00000000004004ed <main>:
4004ed: b9 05 00 00 00 mov ecx,0x5
4004f2: b8 01 00 00 00 mov eax,0x1
00000000004004f7 <.factor>:
4004f7: f7 e1 mul ecx
4004f9: e2 fc loop 4004f7 <.factor>
4004fb: c3 ret
So let’s create a label function which simply reaches into the monad and grabs the current pointer location in the JIT memory that we’re at.
label :: X86 Val
label = do
addr <- gets _memoff
ptr <- gets _memptr
return (A addr)
When given an memory address, the loop
instruction then simply emits the instruction simply emits the 0xE2
opcode and calculates the delta of the source and destination and the emits it’s value as the immediate data for the instruction.
loop :: Val -> X86()
loop (A dst) = do
emit [0xE2]
src <- gets _memoff
ptr <- gets _memptr
emit [fromIntegral $ dst - src]
Now we’ll create the symbolic representation of this factorial assembly our in Haskell DSL and parameterize it by a Haskell integer to compute.

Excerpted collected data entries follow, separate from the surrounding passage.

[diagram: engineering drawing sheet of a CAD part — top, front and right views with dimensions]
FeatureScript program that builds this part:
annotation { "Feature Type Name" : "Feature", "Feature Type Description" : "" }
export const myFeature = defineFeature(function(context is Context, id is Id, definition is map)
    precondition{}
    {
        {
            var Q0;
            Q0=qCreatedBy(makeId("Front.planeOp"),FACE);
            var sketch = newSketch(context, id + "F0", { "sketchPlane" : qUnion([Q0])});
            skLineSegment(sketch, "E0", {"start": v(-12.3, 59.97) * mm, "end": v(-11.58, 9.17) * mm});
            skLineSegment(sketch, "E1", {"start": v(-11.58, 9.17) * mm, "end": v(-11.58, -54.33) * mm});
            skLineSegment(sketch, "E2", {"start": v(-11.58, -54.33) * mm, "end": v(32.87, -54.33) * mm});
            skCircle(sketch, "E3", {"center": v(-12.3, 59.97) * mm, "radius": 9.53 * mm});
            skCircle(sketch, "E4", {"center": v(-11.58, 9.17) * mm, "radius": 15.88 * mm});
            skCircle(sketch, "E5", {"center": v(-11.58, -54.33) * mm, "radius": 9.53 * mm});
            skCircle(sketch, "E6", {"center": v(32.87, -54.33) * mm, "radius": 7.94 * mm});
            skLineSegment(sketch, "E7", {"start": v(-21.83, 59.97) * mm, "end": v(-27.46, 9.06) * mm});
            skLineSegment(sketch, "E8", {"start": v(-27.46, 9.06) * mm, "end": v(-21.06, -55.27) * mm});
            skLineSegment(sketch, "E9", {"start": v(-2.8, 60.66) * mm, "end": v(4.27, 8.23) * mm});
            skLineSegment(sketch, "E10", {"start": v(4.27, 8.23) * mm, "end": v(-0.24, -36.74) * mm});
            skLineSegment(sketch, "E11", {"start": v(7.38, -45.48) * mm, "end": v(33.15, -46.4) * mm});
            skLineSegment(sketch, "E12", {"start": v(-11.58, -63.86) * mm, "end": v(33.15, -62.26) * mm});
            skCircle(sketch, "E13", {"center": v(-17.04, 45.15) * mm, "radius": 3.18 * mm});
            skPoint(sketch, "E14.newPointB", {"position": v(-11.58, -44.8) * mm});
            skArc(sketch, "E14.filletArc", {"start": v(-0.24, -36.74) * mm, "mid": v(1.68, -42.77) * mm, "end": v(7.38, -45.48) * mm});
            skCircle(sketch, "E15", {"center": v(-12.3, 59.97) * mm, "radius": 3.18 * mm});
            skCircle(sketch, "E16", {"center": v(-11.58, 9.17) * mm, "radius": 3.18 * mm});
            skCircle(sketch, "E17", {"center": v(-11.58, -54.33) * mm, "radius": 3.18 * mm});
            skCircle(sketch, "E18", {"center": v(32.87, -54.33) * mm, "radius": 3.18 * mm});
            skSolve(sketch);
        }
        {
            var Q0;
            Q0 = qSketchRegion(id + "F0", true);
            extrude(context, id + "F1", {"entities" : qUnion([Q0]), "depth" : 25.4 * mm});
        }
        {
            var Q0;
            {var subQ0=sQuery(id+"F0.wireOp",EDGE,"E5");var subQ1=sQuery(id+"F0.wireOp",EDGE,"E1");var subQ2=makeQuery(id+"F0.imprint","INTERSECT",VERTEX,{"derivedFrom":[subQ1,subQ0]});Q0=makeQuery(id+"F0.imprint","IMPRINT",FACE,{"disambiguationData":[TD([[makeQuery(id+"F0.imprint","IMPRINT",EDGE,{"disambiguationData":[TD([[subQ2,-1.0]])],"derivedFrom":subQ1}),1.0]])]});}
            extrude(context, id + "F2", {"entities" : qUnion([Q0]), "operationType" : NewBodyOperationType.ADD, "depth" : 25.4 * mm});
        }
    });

factorial :: Int64 -> X86 ()
factorial n = do
mov rcx (I n)
mov rax (I 1)
l1 <- label
mul rcx
loop l1
ret
Putting everything together we’ll JIT our function and call it from Haskell.
main :: IO ()
main = do
mem <- allocateMemory jitsize
let Right st = assemble mem (factorial 5)
fn <- jit mem (_mach st)
res <- fn
putStrLn $ "Result: " <> show res
And running it we get the result.
$ stack exec example
Result: 120
Final task is to be able to call out of the JIT into either Haskell runtime or a given C function pointer. To do this we need to look at the calling convention for moving in out of other logic and setting up the registers so we can hand them off to another subroutine and restore then when we jump back. In the 64 bit System V ABI calling convention, the first 5 arguments get passed in registers in order rdi
, rsi
, rdx
rcx
, r8
, and r9
. Subsequent arguments get passed on the stack.
For our call function we simply compute the delta of our given position and the address of the function we want to jump into.
call :: Val -> X86 ()
call (A dst) = do
emit [0xE8]
src <- gets _memoff
imm (dst - (src + 5))
call _ = nodef
Before and after we call the function we are responsible for handling it’s arguments and the push and popping the stack frame on entry and exit. On entry we call the function prologue and on exit we call the epilogue, in between lies the function logic.
prologue :: X86 ()
prologue = do
push rbp
mov rbp rsp
epilogue :: X86 ()
epilogue = do
pop rax
mov rsp rbp
pop rbp
ret
So for example let’s call out to the libc printf
function passing a string pointer to it from inside our JIT. To do this we use dlsym
to grab the symbol reference and then pass it as an address to the call
instruction after pushing the string pointer on the argument stack.
printf :: Word32 -> Word32 -> X86 ()
printf fnptr msg = do
push rbp
mov rbp rsp
mov rdi (A msg)
call (A fnptr)
pop rbp
mov rax (I 0)
ret
Putting everything together we invoke it by grabbing the printf
address and passing a pointer to Haskell string using our asciz
function.
main :: IO ()
main = do
let jitsize = 256*1024
fn <- extern "printf"
msg <- asciz "Hello Haskell"
mem <- allocateMemory jitsize
let Right st = assemble mem (printf fn msg)
join $ jit mem (_mach st)
Running it we get our friendly greeting by reaching outside the JIT.
$ stack exec example
Hello Haskell
So that’s basic JIT compilation in a nutshell.